> _Work required_
Report back the lines in this listing that carry the string "displays".

> _Material to process_
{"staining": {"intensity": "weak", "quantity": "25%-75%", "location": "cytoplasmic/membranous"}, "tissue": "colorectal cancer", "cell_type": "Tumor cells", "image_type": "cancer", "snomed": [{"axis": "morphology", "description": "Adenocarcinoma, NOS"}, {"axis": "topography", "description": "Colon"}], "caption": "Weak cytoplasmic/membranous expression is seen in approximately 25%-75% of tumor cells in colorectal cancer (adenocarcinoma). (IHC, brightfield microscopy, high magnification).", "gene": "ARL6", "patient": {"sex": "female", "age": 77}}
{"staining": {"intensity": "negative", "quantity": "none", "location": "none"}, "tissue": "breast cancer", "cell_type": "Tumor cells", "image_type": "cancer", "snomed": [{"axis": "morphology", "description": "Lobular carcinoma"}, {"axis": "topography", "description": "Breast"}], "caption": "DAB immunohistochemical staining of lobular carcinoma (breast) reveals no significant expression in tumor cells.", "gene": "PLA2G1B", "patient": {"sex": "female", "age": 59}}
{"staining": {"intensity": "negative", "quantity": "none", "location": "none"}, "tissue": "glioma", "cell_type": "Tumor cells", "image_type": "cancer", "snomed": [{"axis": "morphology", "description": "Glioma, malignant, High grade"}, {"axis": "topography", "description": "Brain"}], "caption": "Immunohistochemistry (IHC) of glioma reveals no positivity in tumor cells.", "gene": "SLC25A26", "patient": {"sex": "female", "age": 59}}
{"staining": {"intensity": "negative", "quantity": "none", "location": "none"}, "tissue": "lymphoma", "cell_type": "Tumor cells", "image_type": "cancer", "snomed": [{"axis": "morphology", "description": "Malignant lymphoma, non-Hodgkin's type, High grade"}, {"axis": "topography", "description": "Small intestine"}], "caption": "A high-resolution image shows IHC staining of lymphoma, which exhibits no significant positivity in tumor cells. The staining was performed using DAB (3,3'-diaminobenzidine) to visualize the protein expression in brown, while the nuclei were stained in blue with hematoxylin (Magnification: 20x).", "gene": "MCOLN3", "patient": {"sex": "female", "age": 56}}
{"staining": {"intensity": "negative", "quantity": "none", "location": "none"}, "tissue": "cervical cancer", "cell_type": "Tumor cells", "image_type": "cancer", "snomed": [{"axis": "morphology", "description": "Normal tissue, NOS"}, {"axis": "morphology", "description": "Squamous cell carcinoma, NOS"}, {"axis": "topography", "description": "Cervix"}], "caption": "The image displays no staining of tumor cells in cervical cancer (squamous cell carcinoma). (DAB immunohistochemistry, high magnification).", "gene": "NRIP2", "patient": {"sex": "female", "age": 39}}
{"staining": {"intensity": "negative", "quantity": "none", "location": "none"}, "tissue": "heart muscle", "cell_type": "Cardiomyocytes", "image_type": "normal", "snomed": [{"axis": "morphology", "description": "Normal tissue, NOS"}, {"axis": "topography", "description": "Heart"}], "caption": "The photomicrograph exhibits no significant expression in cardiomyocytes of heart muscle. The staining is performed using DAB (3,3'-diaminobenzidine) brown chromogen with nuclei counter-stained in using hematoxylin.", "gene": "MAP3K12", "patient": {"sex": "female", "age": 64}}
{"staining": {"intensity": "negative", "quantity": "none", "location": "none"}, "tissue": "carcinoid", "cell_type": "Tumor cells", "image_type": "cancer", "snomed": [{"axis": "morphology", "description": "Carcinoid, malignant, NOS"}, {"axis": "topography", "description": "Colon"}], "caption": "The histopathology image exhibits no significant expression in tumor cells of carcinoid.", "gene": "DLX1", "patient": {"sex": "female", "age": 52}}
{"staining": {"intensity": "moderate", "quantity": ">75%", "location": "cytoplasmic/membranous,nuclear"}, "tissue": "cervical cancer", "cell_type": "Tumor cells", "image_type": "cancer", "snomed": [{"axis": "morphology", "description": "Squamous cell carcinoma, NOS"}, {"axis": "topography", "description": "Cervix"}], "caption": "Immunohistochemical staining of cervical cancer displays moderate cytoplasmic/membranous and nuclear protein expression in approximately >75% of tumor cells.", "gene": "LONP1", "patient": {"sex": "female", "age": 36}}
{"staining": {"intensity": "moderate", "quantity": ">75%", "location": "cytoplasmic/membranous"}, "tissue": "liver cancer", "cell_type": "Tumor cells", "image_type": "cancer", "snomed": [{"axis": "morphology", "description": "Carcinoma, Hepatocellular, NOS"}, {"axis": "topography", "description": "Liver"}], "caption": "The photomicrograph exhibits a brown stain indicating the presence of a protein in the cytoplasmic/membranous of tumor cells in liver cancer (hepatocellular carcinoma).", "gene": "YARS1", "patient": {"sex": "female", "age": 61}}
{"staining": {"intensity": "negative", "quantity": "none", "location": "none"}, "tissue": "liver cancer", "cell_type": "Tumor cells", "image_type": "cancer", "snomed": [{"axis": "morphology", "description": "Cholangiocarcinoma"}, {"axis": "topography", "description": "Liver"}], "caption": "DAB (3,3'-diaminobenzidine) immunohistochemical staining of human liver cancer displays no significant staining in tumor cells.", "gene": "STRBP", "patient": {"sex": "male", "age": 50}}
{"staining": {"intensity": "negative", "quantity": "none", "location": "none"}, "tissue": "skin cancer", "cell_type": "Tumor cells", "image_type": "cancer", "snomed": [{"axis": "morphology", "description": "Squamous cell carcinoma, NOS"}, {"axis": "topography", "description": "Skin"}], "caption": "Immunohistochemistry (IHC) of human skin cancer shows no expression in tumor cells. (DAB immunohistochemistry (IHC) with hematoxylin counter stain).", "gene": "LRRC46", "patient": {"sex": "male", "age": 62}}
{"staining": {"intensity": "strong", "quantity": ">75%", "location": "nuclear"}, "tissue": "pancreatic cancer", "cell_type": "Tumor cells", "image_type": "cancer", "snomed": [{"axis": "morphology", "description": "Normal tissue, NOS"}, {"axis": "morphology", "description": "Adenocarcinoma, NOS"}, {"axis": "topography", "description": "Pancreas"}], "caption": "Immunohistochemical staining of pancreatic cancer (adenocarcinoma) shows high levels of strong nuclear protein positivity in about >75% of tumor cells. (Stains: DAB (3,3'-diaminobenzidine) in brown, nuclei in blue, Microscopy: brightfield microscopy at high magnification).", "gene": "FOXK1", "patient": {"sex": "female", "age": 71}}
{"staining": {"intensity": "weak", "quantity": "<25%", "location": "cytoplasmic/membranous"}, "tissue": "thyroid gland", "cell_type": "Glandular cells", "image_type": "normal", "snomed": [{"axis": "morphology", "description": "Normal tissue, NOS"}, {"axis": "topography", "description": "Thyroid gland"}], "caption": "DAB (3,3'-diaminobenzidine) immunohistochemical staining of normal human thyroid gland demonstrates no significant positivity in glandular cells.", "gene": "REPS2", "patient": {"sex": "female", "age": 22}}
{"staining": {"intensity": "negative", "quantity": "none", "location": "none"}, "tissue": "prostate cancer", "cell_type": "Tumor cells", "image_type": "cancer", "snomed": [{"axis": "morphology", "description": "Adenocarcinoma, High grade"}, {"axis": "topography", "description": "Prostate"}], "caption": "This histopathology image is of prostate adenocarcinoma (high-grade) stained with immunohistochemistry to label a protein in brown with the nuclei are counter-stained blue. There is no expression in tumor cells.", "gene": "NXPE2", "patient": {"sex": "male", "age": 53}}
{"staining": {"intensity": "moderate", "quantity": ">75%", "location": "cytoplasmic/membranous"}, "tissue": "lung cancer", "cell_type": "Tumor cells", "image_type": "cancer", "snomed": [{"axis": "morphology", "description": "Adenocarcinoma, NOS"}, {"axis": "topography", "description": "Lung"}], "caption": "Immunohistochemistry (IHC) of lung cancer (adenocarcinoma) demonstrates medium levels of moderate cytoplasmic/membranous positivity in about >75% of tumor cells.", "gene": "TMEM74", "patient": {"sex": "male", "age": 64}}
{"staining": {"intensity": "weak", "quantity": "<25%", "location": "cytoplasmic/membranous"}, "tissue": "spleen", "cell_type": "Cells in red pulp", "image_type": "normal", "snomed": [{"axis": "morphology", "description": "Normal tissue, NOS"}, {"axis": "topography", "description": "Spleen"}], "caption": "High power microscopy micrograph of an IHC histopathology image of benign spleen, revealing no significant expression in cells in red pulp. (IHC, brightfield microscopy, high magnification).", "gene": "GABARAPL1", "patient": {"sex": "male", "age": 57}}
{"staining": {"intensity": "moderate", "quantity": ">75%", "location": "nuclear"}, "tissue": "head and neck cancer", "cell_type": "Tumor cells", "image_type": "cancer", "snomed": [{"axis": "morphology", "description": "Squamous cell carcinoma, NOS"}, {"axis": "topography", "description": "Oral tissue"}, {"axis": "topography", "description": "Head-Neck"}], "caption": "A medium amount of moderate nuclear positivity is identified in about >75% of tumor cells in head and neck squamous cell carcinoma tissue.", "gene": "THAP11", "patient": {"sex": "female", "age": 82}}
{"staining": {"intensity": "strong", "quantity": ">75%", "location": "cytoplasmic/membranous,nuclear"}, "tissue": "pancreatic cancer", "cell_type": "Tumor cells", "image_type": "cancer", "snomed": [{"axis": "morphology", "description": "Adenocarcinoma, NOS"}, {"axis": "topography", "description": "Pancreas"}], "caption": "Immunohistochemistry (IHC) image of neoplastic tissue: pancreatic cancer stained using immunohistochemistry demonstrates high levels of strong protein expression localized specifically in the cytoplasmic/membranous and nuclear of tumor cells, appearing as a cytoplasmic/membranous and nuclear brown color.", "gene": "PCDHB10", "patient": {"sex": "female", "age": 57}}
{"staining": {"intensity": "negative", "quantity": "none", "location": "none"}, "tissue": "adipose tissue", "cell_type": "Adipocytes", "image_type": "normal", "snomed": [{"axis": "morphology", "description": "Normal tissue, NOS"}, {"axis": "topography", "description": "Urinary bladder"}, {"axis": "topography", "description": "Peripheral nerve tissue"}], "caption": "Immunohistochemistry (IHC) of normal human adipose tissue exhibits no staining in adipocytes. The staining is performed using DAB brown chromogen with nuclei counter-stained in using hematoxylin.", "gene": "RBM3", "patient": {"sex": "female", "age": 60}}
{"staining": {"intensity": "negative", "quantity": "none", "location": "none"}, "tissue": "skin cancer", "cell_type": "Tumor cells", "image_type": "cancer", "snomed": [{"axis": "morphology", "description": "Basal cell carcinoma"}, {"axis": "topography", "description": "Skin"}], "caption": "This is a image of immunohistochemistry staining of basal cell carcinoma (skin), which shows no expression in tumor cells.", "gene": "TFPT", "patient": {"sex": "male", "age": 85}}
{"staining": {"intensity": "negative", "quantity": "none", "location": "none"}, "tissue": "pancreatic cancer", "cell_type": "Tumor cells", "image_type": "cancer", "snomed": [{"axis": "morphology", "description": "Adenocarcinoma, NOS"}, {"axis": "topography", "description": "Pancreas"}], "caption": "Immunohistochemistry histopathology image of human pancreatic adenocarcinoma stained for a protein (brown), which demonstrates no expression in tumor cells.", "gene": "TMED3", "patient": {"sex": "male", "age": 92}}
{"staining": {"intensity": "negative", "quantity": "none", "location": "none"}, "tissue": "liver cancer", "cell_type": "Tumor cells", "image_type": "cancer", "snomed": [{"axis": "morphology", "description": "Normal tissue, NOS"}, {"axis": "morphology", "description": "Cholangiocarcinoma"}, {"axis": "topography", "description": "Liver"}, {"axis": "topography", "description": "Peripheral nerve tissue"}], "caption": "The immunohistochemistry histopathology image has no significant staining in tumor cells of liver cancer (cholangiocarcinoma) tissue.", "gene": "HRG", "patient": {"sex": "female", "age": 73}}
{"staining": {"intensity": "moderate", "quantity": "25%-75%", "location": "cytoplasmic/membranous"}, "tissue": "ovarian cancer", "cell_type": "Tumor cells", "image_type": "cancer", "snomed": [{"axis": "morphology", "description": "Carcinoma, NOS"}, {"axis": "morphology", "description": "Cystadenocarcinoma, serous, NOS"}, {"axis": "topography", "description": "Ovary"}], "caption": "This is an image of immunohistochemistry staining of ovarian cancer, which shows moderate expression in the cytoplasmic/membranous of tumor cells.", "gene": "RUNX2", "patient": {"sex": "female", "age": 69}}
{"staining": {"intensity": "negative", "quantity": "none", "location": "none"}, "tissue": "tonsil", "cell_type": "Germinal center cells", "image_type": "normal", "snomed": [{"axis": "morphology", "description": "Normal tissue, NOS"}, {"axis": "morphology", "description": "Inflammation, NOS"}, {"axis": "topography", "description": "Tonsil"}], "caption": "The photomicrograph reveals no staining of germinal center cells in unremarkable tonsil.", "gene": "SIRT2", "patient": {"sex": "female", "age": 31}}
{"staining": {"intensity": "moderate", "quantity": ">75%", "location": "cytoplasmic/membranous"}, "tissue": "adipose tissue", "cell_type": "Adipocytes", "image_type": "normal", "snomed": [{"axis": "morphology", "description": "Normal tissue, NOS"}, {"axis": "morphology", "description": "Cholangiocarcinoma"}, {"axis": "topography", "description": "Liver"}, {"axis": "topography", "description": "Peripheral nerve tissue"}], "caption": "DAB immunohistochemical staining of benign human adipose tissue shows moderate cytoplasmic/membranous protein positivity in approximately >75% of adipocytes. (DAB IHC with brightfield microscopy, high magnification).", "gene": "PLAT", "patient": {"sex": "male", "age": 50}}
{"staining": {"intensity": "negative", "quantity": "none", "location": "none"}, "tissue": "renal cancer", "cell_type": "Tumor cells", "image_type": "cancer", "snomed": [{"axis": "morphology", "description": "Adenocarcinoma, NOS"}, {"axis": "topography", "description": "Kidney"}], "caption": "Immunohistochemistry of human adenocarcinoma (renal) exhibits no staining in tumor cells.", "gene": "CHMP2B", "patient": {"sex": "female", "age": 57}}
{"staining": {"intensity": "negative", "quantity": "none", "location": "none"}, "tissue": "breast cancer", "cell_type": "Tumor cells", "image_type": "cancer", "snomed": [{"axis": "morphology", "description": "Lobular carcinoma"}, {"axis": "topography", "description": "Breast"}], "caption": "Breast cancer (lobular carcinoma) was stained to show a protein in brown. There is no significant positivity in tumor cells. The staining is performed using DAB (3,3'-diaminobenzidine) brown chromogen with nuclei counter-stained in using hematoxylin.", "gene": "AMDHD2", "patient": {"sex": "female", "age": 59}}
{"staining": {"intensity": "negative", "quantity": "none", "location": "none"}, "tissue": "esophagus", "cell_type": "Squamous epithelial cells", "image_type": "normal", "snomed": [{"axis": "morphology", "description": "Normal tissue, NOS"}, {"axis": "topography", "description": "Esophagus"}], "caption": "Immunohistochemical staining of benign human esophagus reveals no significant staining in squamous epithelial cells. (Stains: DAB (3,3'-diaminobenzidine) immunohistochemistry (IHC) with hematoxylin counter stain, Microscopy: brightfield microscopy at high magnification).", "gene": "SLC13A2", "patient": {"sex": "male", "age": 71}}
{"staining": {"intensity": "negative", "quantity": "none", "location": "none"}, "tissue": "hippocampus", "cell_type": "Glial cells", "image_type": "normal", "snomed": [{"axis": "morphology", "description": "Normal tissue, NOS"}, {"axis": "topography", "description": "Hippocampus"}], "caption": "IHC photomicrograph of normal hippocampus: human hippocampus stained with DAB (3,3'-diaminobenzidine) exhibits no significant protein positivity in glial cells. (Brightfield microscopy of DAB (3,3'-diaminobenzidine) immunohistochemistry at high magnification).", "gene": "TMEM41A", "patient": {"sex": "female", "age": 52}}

> _Answer for the task_
{"staining": {"intensity": "negative", "quantity": "none", "location": "none"}, "tissue": "cervical cancer", "cell_type": "Tumor cells", "image_type": "cancer", "snomed": [{"axis": "morphology", "description": "Normal tissue, NOS"}, {"axis": "morphology", "description": "Squamous cell carcinoma, NOS"}, {"axis": "topography", "description": "Cervix"}], "caption": "The image displays no staining of tumor cells in cervical cancer (squamous cell carcinoma). (DAB immunohistochemistry, high magnification).", "gene": "NRIP2", "patient": {"sex": "female", "age": 39}}
{"staining": {"intensity": "moderate", "quantity": ">75%", "location": "cytoplasmic/membranous,nuclear"}, "tissue": "cervical cancer", "cell_type": "Tumor cells", "image_type": "cancer", "snomed": [{"axis": "morphology", "description": "Squamous cell carcinoma, NOS"}, {"axis": "topography", "description": "Cervix"}], "caption": "Immunohistochemical staining of cervical cancer displays moderate cytoplasmic/membranous and nuclear protein expression in approximately >75% of tumor cells.", "gene": "LONP1", "patient": {"sex": "female", "age": 36}}
{"staining": {"intensity": "negative", "quantity": "none", "location": "none"}, "tissue": "liver cancer", "cell_type": "Tumor cells", "image_type": "cancer", "snomed": [{"axis": "morphology", "description": "Cholangiocarcinoma"}, {"axis": "topography", "description": "Liver"}], "caption": "DAB (3,3'-diaminobenzidine) immunohistochemical staining of human liver cancer displays no significant staining in tumor cells.", "gene": "STRBP", "patient": {"sex": "male", "age": 50}}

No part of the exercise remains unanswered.